Job item: The answer must be an exact copy of the records, with every picture left out.

Provided records:
------

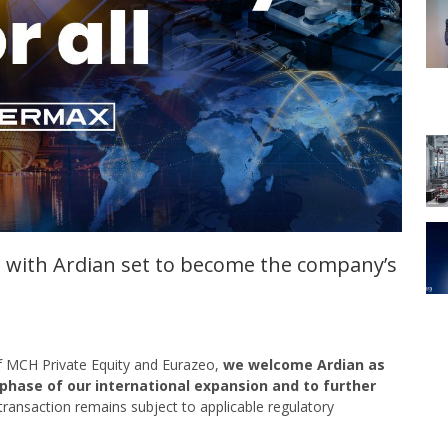
 with Ardian set to become the company’s
of MCH Private Equity and Eurazeo,
we welcome Ardian as
 phase of our international expansion
and to further
 transaction remains subject to applicable regulatory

------

Task answer:
 with Ardian set to become the company’s
of MCH Private Equity and Eurazeo,
we welcome Ardian as
 phase of our international expansion
and to further
 transaction remains subject to applicable regulatory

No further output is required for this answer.